▶ How to complete this task: A verbatim printing of the entries that follow is needed; pictures must not appear in it.

# # # #

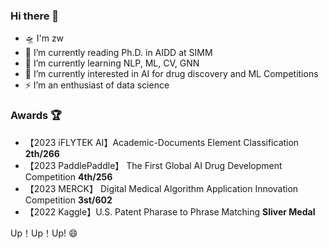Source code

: ### Hi there 👋

- 🛸 I'm zw
- 🚀 I’m currently reading Ph.D. in AIDD at SIMM
- 🌱 I’m currently learning NLP, ML, CV, GNN
- 🔭 I’m currently interested in AI for drug discovery and ML Competitions
- ⚡ I’m an enthusiast of data science

### Awards 🏆
- 【2023 iFLYTEK AI】Academic-Documents Element Classification **2th/266**
- 【2023 PaddlePaddle】 The First Global AI Drug Development Competition **4th/256**
- 【2023 MERCK】 Digital Medical Algorithm Application Innovation Competition **3st/602**
- 【2022 Kaggle】U.S. Patent Pharase to Phrase Matching **Sliver Medal**

Up！Up！Up! 😄

<!--
**medicine-wave/medicine-wave** is a ✨ _special_ ✨ repository because its `README.md` (this file) appears on your GitHub profile.

Here are some ideas to get you started:

- 🔭 I’m currently working on ...
- 🌱 I’m currently learning ...
- 👯 I’m looking to collaborate on ...
- 🤔 I’m looking for help with ...
- 💬 Ask me about ...
- 📫 How to reach me: ...
- 😄 Pronouns: ...
- ⚡ Fun fact: ...
-->
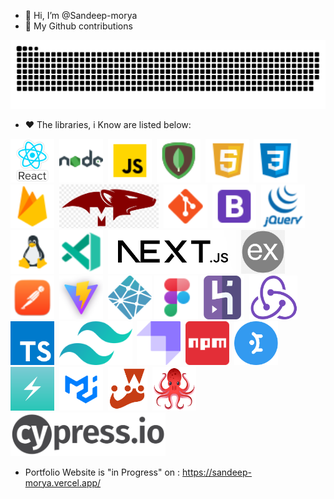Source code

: - 👋 Hi, I’m @Sandeep-morya
- 📃 My Github contributions
 <img src="https://github.com/Sandeep-morya/Sandeep-morya/blob/main/public/plante.svg" alt="contributions"/>

- ❤️ The libraries, i Know are listed below:

[<img src="public/logos/react.png" alt="React" min-width="50px" height="70px" />](#)&nbsp;
[<img src="public/logos/node.png" alt="Node" min-width="50px" height="70px" />](#)&nbsp;
[<img src="public/logos/javascript.png" alt="Javascript" min-width="50px" height="70px" />](#)&nbsp;
[<img src="public/logos/mongo.png" alt="MongoDB" min-width="50px" height="70px" />](#)&nbsp;
[<img src="public/logos/html.png" alt="HTML" min-width="50px" height="70px" />](#)&nbsp;
[<img src="public/logos/css.png" alt="CSS" min-width="50px" height="70px" />](#)&nbsp;
[<img src="public/logos/firebase.png" alt="Firebase" min-width="50px" height="70px" />](#)&nbsp;
[<img src="public/logos/mongoose.png" alt="Mongoose" min-width="50px" height="70px" />](#)&nbsp;
[<img src="public/logos/git.png" alt="Git" min-width="50px" height="70px" />](#)&nbsp;
[<img src="public/logos/bootstrap.png" alt="Bootstrap" min-width="50px" height="70px" />](#)&nbsp;
[<img src="public/logos/jquery.png" alt="jQuery" min-width="50px" height="70px" />](#)&nbsp;
[<img src="public/logos/linux.png" alt="Linux" min-width="50px" height="70px" />](#)&nbsp;
[<img src="public/logos/vscode.png" alt="VSCode" min-width="50px" height="70px" />](#)&nbsp;
[<img src="public/logos/next.png" alt="Next_JS" min-width="50px" height="70px" />](#)&nbsp;
[<img src="public/logos/express.png" alt="Express" min-width="50px" height="70px" />](#)&nbsp;
[<img src="public/logos/postman.png" alt="Postman" min-width="50px" height="70px" />](#)&nbsp;
[<img src="public/logos/vite.png"  alt="Vite" min-width="50px" height="70px" />](#)&nbsp;
[<img src="public/logos/netlify.png"  alt="Netlify" min-width="50px" height="70px" />](#)
[<img src="public/logos/figma.png"  min-width="50px" height="70px" />](#)
[<img src="public/logos/heroku.png"  alt="Heroku" min-width="50px" height="70px" />](#)&nbsp;
[<img src="public/logos/redux.png"  alt="Redux" min-width="50px" height="70px" />](#)&nbsp;
[<img src="public/logos/typescript.png"  alt="Typescript" min-width="50px" height="70px" />](#)&nbsp;
[<img src="public/logos/tailwind.png" alt="Tailwind" min-width="50px" height="70px" />](#)&nbsp;
[<img src="public/logos/strapi.png"  alt="Strapi" min-width="50px" height="70px" />](#)&nbsp;
[<img src="public/logos/npm.png"  alt="NPM" min-width="50px" height="70px" />](#)&nbsp;
[<img src="public/logos/mantine-ui.png"  alt="MANTINE-UI" min-width="50px" height="70px" />](#)&nbsp;
[<img src="public/logos/chakra-ui.png"  alt="CHAKRA-UI" min-width="50px" height="70px" />](#)&nbsp;
[<img src="public/logos/material-ui.png"  alt="material-ui" min-width="50px" height="70px" />](#)&nbsp;
[<img src="public/logos/jest.png"  alt="JEST" min-width="50px" height="70px" />](#)&nbsp;
[<img src="public/logos/testing.png"  alt="Testing" min-width="50px" height="70px" />](#)&nbsp;
[<img src="public/logos/cypress.png"  alt="CYPRESS" min-width="50px" height="70px" />](#)&nbsp;

- Portfolio Website is "in Progress" on : https://sandeep-morya.vercel.app/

# # # #

▶ Result of this task:
Source code

: ### Hi there 👋

- 🛸 I'm zw
- 🚀 I’m currently reading Ph.D. in AIDD at SIMM
- 🌱 I’m currently learning NLP, ML, CV, GNN
- 🔭 I’m currently interested in AI for drug discovery and ML Competitions
- ⚡ I’m an enthusiast of data science

### Awards 🏆
- 【2023 iFLYTEK AI】Academic-Documents Element Classification **2th/266**
- 【2023 PaddlePaddle】 The First Global AI Drug Development Competition **4th/256**
- 【2023 MERCK】 Digital Medical Algorithm Application Innovation Competition **3st/602**
- 【2022 Kaggle】U.S. Patent Pharase to Phrase Matching **Sliver Medal**

Up！Up！Up! 😄

<!--
**medicine-wave/medicine-wave** is a ✨ _special_ ✨ repository because its `README.md` (this file) appears on your GitHub profile.

Here are some ideas to get you started:

- 🔭 I’m currently working on ...
- 🌱 I’m currently learning ...
- 👯 I’m looking to collaborate on ...
- 🤔 I’m looking for help with ...
- 💬 Ask me about ...
- 📫 How to reach me: ...
- 😄 Pronouns: ...
- ⚡ Fun fact: ...
-->
Source code

: - 👋 Hi, I’m @Sandeep-morya
- 📃 My Github contributions
 <img src="https://github.com/Sandeep-morya/Sandeep-morya/blob/main/public/plante.svg" alt="contributions"/>

- ❤️ The libraries, i Know are listed below:

[<img src="public/logos/react.png" alt="React" min-width="50px" height="70px" />](#)&nbsp;
[<img src="public/logos/node.png" alt="Node" min-width="50px" height="70px" />](#)&nbsp;
[<img src="public/logos/javascript.png" alt="Javascript" min-width="50px" height="70px" />](#)&nbsp;
[<img src="public/logos/mongo.png" alt="MongoDB" min-width="50px" height="70px" />](#)&nbsp;
[<img src="public/logos/html.png" alt="HTML" min-width="50px" height="70px" />](#)&nbsp;
[<img src="public/logos/css.png" alt="CSS" min-width="50px" height="70px" />](#)&nbsp;
[<img src="public/logos/firebase.png" alt="Firebase" min-width="50px" height="70px" />](#)&nbsp;
[<img src="public/logos/mongoose.png" alt="Mongoose" min-width="50px" height="70px" />](#)&nbsp;
[<img src="public/logos/git.png" alt="Git" min-width="50px" height="70px" />](#)&nbsp;
[<img src="public/logos/bootstrap.png" alt="Bootstrap" min-width="50px" height="70px" />](#)&nbsp;
[<img src="public/logos/jquery.png" alt="jQuery" min-width="50px" height="70px" />](#)&nbsp;
[<img src="public/logos/linux.png" alt="Linux" min-width="50px" height="70px" />](#)&nbsp;
[<img src="public/logos/vscode.png" alt="VSCode" min-width="50px" height="70px" />](#)&nbsp;
[<img src="public/logos/next.png" alt="Next_JS" min-width="50px" height="70px" />](#)&nbsp;
[<img src="public/logos/express.png" alt="Express" min-width="50px" height="70px" />](#)&nbsp;
[<img src="public/logos/postman.png" alt="Postman" min-width="50px" height="70px" />](#)&nbsp;
[<img src="public/logos/vite.png"  alt="Vite" min-width="50px" height="70px" />](#)&nbsp;
[<img src="public/logos/netlify.png"  alt="Netlify" min-width="50px" height="70px" />](#)
[<img src="public/logos/figma.png"  min-width="50px" height="70px" />](#)
[<img src="public/logos/heroku.png"  alt="Heroku" min-width="50px" height="70px" />](#)&nbsp;
[<img src="public/logos/redux.png"  alt="Redux" min-width="50px" height="70px" />](#)&nbsp;
[<img src="public/logos/typescript.png"  alt="Typescript" min-width="50px" height="70px" />](#)&nbsp;
[<img src="public/logos/tailwind.png" alt="Tailwind" min-width="50px" height="70px" />](#)&nbsp;
[<img src="public/logos/strapi.png"  alt="Strapi" min-width="50px" height="70px" />](#)&nbsp;
[<img src="public/logos/npm.png"  alt="NPM" min-width="50px" height="70px" />](#)&nbsp;
[<img src="public/logos/mantine-ui.png"  alt="MANTINE-UI" min-width="50px" height="70px" />](#)&nbsp;
[<img src="public/logos/chakra-ui.png"  alt="CHAKRA-UI" min-width="50px" height="70px" />](#)&nbsp;
[<img src="public/logos/material-ui.png"  alt="material-ui" min-width="50px" height="70px" />](#)&nbsp;
[<img src="public/logos/jest.png"  alt="JEST" min-width="50px" height="70px" />](#)&nbsp;
[<img src="public/logos/testing.png"  alt="Testing" min-width="50px" height="70px" />](#)&nbsp;
[<img src="public/logos/cypress.png"  alt="CYPRESS" min-width="50px" height="70px" />](#)&nbsp;

- Portfolio Website is "in Progress" on : https://sandeep-morya.vercel.app/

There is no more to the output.